Has the GOP message machine on wealth inequality really run so low on ideas?
by David Atkins
If this Judd Gregg column in Politico is the best the right wing can come up with to combat the politics of wealth inequality, I’d say they’re in some serious trouble:
We often hear these days, from President Obama and his chorus on the left, that there is massive income inequality in America and that he and his minions are committed to correcting this situation.
It is an interesting observation.
It means that after almost six years of control of the presidency and the majority of the government, those who anointed themselves to resolving the problem now implicitly — but never explicitly — acknowledge that they have failed to do so.
Why after six years of a liberal-progressive government that has taxed high-income folks at historically high rates and redistributed the money, has this issue of alleged income inequality gotten worse?
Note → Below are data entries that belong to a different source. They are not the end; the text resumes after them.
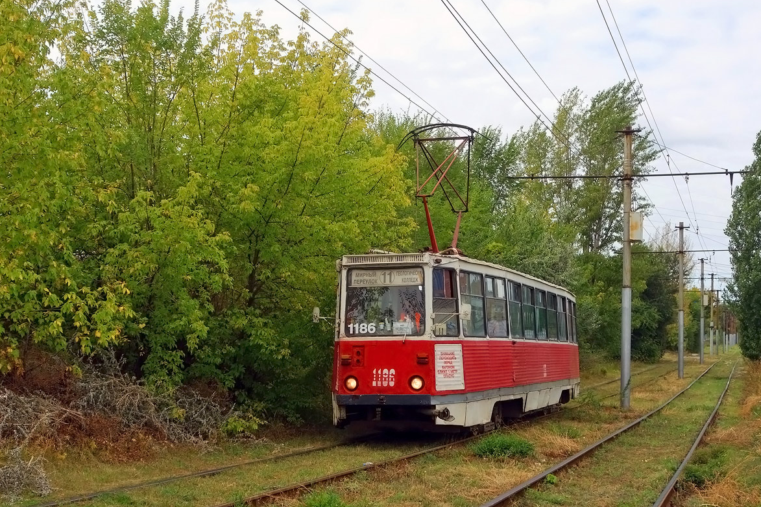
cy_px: 251
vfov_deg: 30.5
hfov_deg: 44.5
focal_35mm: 44
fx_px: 930
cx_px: 374
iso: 125
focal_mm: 15.82
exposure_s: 1/500
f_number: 4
If this were a business confronting an issue so precisely seen by its leaders, one would presume those leaders would be out of work for not having come up with an effective solution.
But they are not in business; they are the government, where there is no actual accountability.
The president and his followers accept no blame and continue to shout “injustice,” hoping no one notices that they are in charge.
If one gives the president and his spokespeople, such as Sen. Bernie Sanders (I-Vt.), the benefit of the doubt (and the doubt is considerable) on their claims that America is uniquely unjust in its wealth distribution, then why are their policy approaches such an abysmal failure?
First, we must examine the basis of their assumption. They seem to genuinely believe that it is not individuals who generate and create economic growth and thus wealth, but rather they themselves, the elected elite and their bureaucracy.
But in America today, the truly wealthy are for the most part the greatest producers of growth, jobs and productivity in the world’s history .
Just a few names make the point: Mark Zuckerberg; Bill Gates; Larry Ellison; and Steve Jobs, before his death. These are the folks who have developed the ideas and products that have kept the U.S. economy on the cutting edge of world growth.
Under the Democratic Party’s now dominant philosophy, they are people who must be vilified under the label of “too wealthy .”
This may be good political rhetoric but it fuels bad economics. And, when pursued in policy terms, it leads to a bad outcome for the millions of Americans whose jobs and personal prosperity have benefitted from the products these super-wealthy people have originated.
That’s the best they’ve got?
Pretending that Democrats have actually held the reins of government since 2010?
Pretending that tax rates on the wealthy are at historic highs, rather than near historic lows?
Pretending that Mark Zuckerberg has created lots of jobs, or that people actually like rather than tolerate Facebook and Microsoft?
Pretending that computers and social media would never have existed without the biggest players in those fields making billions?
Pretending that most of the super-rich are tech innovators rather than Wall Street tycoons and hedge fund managers?
Gregg then goes on to advocate lower taxes on the rich and then blames teachers unions for not educating Americans well enough because…why not?
It’s such a pathetic, half-hearted attempt that it’s a wonder Politico even bothered publishing it.
Seriously. If this is the best case the Right can make on wealth inequality, they’ve got such a glass jaw that it needs punching at every available opportunity.